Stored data
++++++
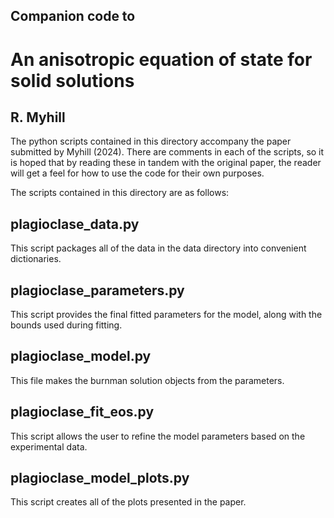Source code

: ## Companion code to
# An anisotropic equation of state for solid solutions
## R. Myhill

The python scripts contained in this directory accompany the paper
submitted by Myhill (2024).
There are comments in each of the scripts, so it is hoped that by reading
these in tandem with the original paper, the reader will get a feel
for how to use the code for their own purposes.

The scripts contained in this directory are as follows:

plagioclase_data.py
-------------------
This script packages all of the data in the data directory into convenient
dictionaries.

plagioclase_parameters.py
-------------------------
This script provides the final fitted parameters for the model,
along with the bounds used during fitting.

plagioclase_model.py
--------------------
This file makes the burnman solution objects from the parameters.

plagioclase_fit_eos.py
----------------------
This script allows the user to refine the model parameters
based on the experimental data.

plagioclase_model_plots.py
--------------------------
This script creates all of the plots presented in the paper.

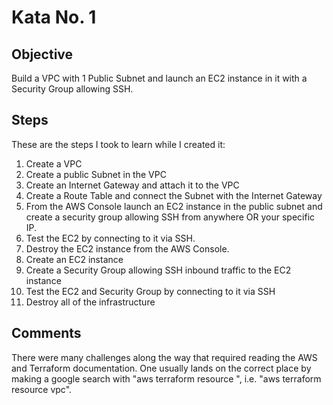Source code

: # Kata No. 1

## Objective 

Build a VPC with 1 Public Subnet and launch an EC2 instance in it with a Security Group allowing
SSH.

## Steps

These are the steps I took to learn while I created it:

1. Create a VPC
2. Create a public Subnet in the VPC
3. Create an Internet Gateway and attach it to the VPC
4. Create a Route Table and connect the Subnet with the Internet Gateway
5. From the AWS Console launch an EC2 instance in the public subnet and create a security group
   allowing SSH from anywhere OR your specific IP. 
6. Test the EC2 by connecting to it via SSH.
7. Destroy the EC2 instance from the AWS Console.
8. Create an EC2 instance
9. Create a Security Group allowing SSH inbound traffic to the EC2 instance
10. Test the EC2 and Security Group by connecting to it via SSH
11. Destroy all of the infrastructure

## Comments

There were many challenges along the way that required reading the AWS and Terraform documentation.
One usually lands on the correct place by making a google search with "aws terraform resource
<resource name>", i.e. "aws terraform resource vpc".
++++++
### Task directions
What you return must match the records above exactly, minus any images.

### Exercise response
Source code

: ## Companion code to
# An anisotropic equation of state for solid solutions
## R. Myhill

The python scripts contained in this directory accompany the paper
submitted by Myhill (2024).
There are comments in each of the scripts, so it is hoped that by reading
these in tandem with the original paper, the reader will get a feel
for how to use the code for their own purposes.

The scripts contained in this directory are as follows:

plagioclase_data.py
-------------------
This script packages all of the data in the data directory into convenient
dictionaries.

plagioclase_parameters.py
-------------------------
This script provides the final fitted parameters for the model,
along with the bounds used during fitting.

plagioclase_model.py
--------------------
This file makes the burnman solution objects from the parameters.

plagioclase_fit_eos.py
----------------------
This script allows the user to refine the model parameters
based on the experimental data.

plagioclase_model_plots.py
--------------------------
This script creates all of the plots presented in the paper.

Source code

: # Kata No. 1

## Objective 

Build a VPC with 1 Public Subnet and launch an EC2 instance in it with a Security Group allowing
SSH.

## Steps

These are the steps I took to learn while I created it:

1. Create a VPC
2. Create a public Subnet in the VPC
3. Create an Internet Gateway and attach it to the VPC
4. Create a Route Table and connect the Subnet with the Internet Gateway
5. From the AWS Console launch an EC2 instance in the public subnet and create a security group
   allowing SSH from anywhere OR your specific IP. 
6. Test the EC2 by connecting to it via SSH.
7. Destroy the EC2 instance from the AWS Console.
8. Create an EC2 instance
9. Create a Security Group allowing SSH inbound traffic to the EC2 instance
10. Test the EC2 and Security Group by connecting to it via SSH
11. Destroy all of the infrastructure

## Comments

There were many challenges along the way that required reading the AWS and Terraform documentation.
One usually lands on the correct place by making a google search with "aws terraform resource
<resource name>", i.e. "aws terraform resource vpc".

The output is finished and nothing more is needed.